Вышел Сырзянов и, поправив свои нелепые усы, попытался вступить в наш диалог.
– Что-с, товарищи, надеюсь, вы еще поймете, что я был прав и наступать надо прямо сейчас, – мы ничего ему не ответили, и он, немного постояв, направился куда шел, ворча что-то себе под нос. «Отличная черта характера, вовремя остановиться!» – подумал я и продолжил наш прерванный диалог с Николаем.

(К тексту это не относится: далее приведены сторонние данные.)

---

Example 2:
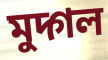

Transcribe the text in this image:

মুদ্গল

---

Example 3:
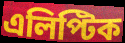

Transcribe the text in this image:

এলিপ্টিক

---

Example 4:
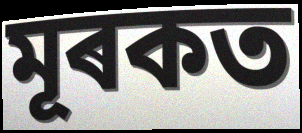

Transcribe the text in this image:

মূৰকত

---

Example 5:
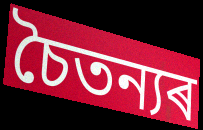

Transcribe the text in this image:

চৈতন্যৰ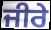
ਜੀਰੇ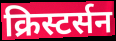
क्रिस्टर्सन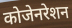
कोजेनरेशन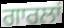
ਗਾਰਲਾਂ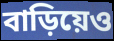
বাড়িয়েও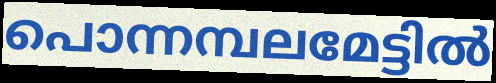
പൊന്നമ്പലമേട്ടിൽ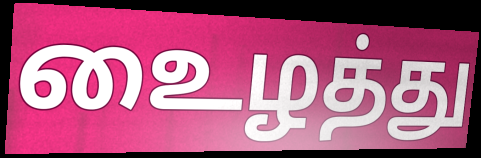
உைழத்துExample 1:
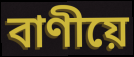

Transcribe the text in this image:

বাণীয়ে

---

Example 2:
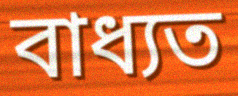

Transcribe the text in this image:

বাধ্যত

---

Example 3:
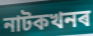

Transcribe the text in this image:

নাটকখনৰ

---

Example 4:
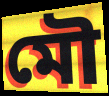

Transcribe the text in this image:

মৌ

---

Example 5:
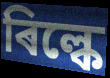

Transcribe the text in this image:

ৰিল্কে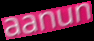
aanun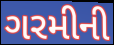
ગરમીની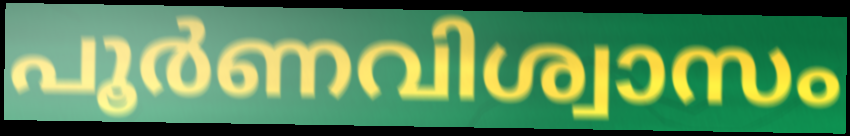
പൂർണവിശ്വാസം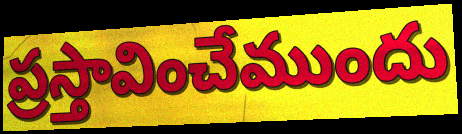
ప్రస్తావించేముందుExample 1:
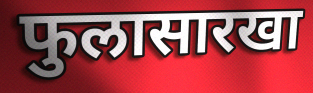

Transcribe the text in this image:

फुलासारखा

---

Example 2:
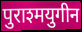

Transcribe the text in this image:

पुराश्मयुगीन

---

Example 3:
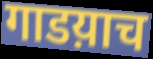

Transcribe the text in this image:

– Ценнее? Нет! – возразил я, – человека только называют существом разумным, сам же он таковым не является. Подумай сам: человеку всего всегда мало. Думаешь, он насытится, если дать ему деньги и власть? Вздор! Человек ненасытен и неостановим в том, что касается удовольствий. Вот она, истина. Именно поэтому войны бессмысленны, – говоря про истину, я поймал себя на мысли. В том то и проблема всех истин. Истина всегда одна. Но у всех она разная. Парадокс.
– Да, тут я соглашусь с тобой, – на его лице заиграла легкая улыбка. Он будто это и так знал, но как изысканный искуситель хотел это услышать из уст собеседника, будто это он сам некогда мне рассказал об этом, а теперь слушает, как я пересказываю его думы. В моих мыслях это сделало меня вором, который своровал, но по своей глупости достал украденную вещь при хозяине. Мне не понравилось то, о чем я подумал, и я невольно посмотрел на него с мнимым отвращением.

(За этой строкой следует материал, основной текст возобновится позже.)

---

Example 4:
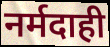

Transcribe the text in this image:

नर्मदाही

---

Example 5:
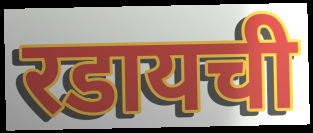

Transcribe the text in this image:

रडायची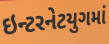
ઇન્ટરનેટયુગમાં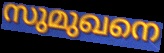
സുമുഖനെ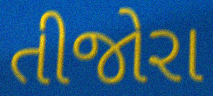
તીજોરા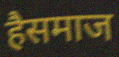
हैसमाज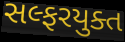
સલ્ફરયુક્તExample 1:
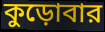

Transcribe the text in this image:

কুড়োবার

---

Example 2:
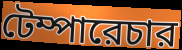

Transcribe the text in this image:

টেম্পারেচার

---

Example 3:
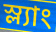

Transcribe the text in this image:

স্ল্যাং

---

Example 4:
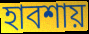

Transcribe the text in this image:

হাবশায়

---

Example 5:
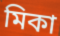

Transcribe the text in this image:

মিকা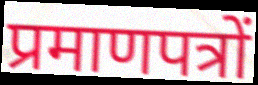
प्रमाणपत्रों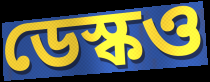
ডেস্কও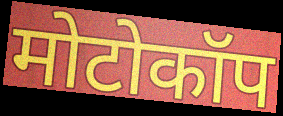
मोटोकॉप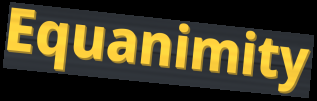
EquanimityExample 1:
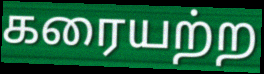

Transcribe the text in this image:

கரையற்ற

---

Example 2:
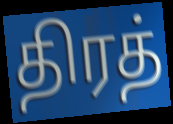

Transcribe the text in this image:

திரத்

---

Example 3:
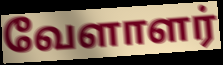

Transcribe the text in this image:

வேளாளர்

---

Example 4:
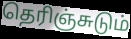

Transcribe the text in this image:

தெரிஞ்சுடும்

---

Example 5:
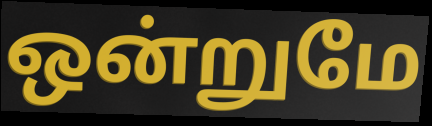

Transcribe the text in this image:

ஒன்றுமே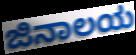
ಜಿನಾಲಯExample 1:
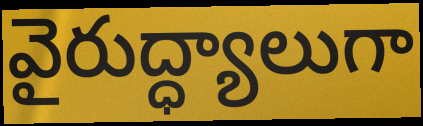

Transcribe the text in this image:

వైరుద్ధ్యాలుగా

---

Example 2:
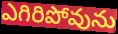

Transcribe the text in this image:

ఎగిరిపోవును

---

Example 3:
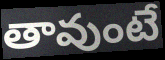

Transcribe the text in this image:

తావుంటే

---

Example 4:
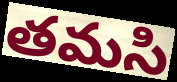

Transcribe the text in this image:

తమసి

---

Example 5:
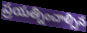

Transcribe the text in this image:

ప్రయత్నించాల్సిన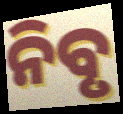
ନିବୃ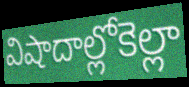
విషాదాల్లోకెల్లా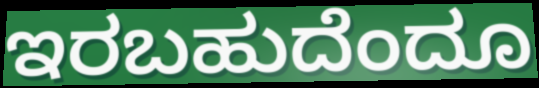
ಇರಬಹುದೆಂದೂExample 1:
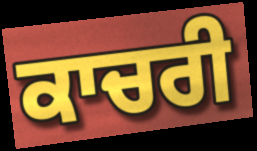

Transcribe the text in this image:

ਕਾਚਰੀ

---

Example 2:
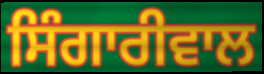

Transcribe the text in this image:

ਸਿੰਗਾਰੀਵਾਲ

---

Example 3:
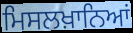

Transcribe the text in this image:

ਮਿਸਲਖ਼ਾਨਿਆਂ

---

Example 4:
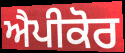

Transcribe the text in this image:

ਐਪੀਕੋਰ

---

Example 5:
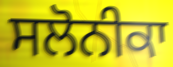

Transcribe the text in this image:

ਸਲੋਨੀਕਾ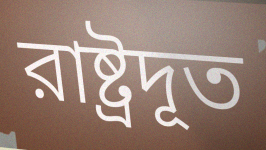
রাষ্ট্রদূতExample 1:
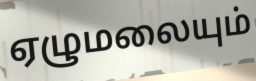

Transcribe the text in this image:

ஏழுமலையும்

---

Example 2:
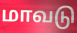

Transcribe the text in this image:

மாவடு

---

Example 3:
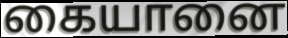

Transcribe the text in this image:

கையானை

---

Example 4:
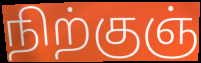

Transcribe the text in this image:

நிற்குஞ்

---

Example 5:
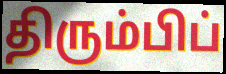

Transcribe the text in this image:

திரும்பிப்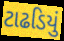
ટાઢડિયું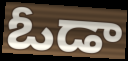
ఓడా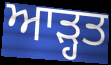
ਆੜ੍ਹਤ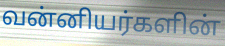
வன்னியர்களின்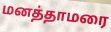
மனத்தாமரைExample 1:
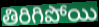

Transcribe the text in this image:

తిరిగిపోయి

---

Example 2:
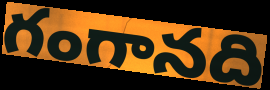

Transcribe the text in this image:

గంగానది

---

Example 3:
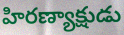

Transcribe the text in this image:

హిరణ్యాక్షుడు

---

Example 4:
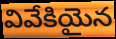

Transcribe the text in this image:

వివేకియైన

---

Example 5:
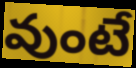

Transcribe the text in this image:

వుంటేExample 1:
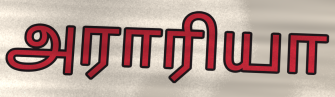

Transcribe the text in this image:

– А что касается тебя? – он с недопониманием посмотрел на меня. – Ты счастлив?
– Счастье – понятие растяжимое и неустойчивое. Сегодня я счастлив, а завтра – нет. Доволен ли я своей жизнью? Да, но не более. А что касается тебя?
– Я забираю жизни, но не я даю право на жизнь, – я затянулся еще. – В Библии написано, что только Бог дает и забирает жизнь. Откуда же у нас право забирать чужие жизни? Со слов такого же человека, как и я, но выше чином? И где же эта божья справедливость?
– Вы, мой друг, очень много думаете, а на войне это непозволительно, – положив одну руку мне на плечо, сказал Николай.
– Оно и верно.
Я сбросил остаток табака, не докурив, и отправился в одиночество с озлобленностью внутри, но мне не удалось ее отнести к кому-либо – получается, я был зол на самого себя. Возможно, за то, что был прав.